Things that determine whether a dress shirt fits properly:
- A half inch of shirt collar should be exposed above the collar of your jacket.
- You should be able to fit two fingers between your collar and neck when the shirt is buttoned.
- The shoulder seam (the seam between the body and the arm) should be at the end of your shoulder.
- The shirt body should be smooth and unwrinkled across your chest and there should be no pulling at the buttons.
- The cuff should reach the bottom of your thumb when your arms are at your sides, and there should be enough cloth in the sleeve so it remains there when you lift your arms straight in front of you.
- The shirt should remain tucked into your trousers when you lift your arms over your head. This usually requires at least six inches of tail inside the waistband.



6 comments:
What about the armhole? Is that a factor when determining shirt fit? I'm not sure the proper term for this.
Interesting post. I hope you write more tips in future chapters.
Here you have an intersting video about who is supposse to be the best shirt-maker or at least the most expensive one
Kabbaz
Will,
Thank you for the excellent posting. I have been reading your blog for about 3 months and I have learned a great deal. My sartorial endeavors will begin with acquiring quality shoes. However, my financial situation does not allow me to spend more than $ 250. Do you have any recommendations on shoe brands that are RTW for someone with my budget?
Thank you.
Will,
far from being able to afford custom shirts right now, I usually have my OTR ones taken in at the sides and slimmed down in the arms. This usually sorts them out, however, is there any way one can specify that the tailor take more fabric out of the back of the shirt? I find that with some of my shirts, there is a tendency for them to balloon out at the back even after being altered, especially since I wear my trousers at my true waist and not at the hip.

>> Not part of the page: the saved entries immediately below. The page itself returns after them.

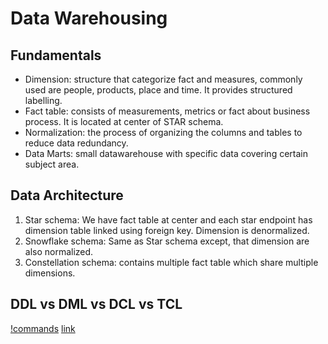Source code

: # Data Warehousing

## Fundamentals

* Dimension: structure that categorize fact and measures, commonly used are people, products, place and time. It provides structured labelling.
* Fact table: consists of measurements, metrics or fact about business process. It is located at center of STAR schema.
* Normalization: the process of organizing the columns and tables to reduce data redundancy.
* Data Marts: small datawarehouse with specific data covering certain subject area.

## Data Architecture

1. Star schema: We have fact table at center and each star endpoint has dimension table linked using foreign key. Dimension is denormalized.
2. Snowflake schema: Same as Star schema except, that dimension are also normalized. 
3. Constellation schema: contains multiple fact table which share multiple dimensions.

## DDL vs DML vs DCL vs TCL

[!commands](https://i.stack.imgur.com/7uUaJ.png)
[link](https://stackoverflow.com/questions/2578194/what-is-ddl-and-dml)
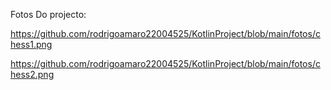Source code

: Fotos Do projecto:

https://github.com/rodrigoamaro22004525/KotlinProject/blob/main/fotos/chess1.png

https://github.com/rodrigoamaro22004525/KotlinProject/blob/main/fotos/chess2.png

Parody, you should be able to find Alan Edmonds on sale in your price range and they are good value.
Shamigo, if you're spending $75 including alterations on a shirt, see mytailor the next time they are in your neighborhood.
Ruroni, armhole height is part of the quality of make but I don't think of it as fit per se.
High armholes definitely help in the mobility area.. too bad my suits aren't as mobile as my shirts.
@shamigo, even though I get MTM for pretty cheap now (thank you, Samsung corporation. Did anyone else know that they made, uhm, EVERYTHING including textiles, etc?), I was able to get some older shirts altered for about five dollars apiece at my local dry cleaners. It was easier for them since I like the look of darts, but a fair amount might be able to be reduced by just taking in the sides. Then again, these shirts had flat seams along the backs, instead of those folds along the bottom of the yoke. (Am I getting terms right?)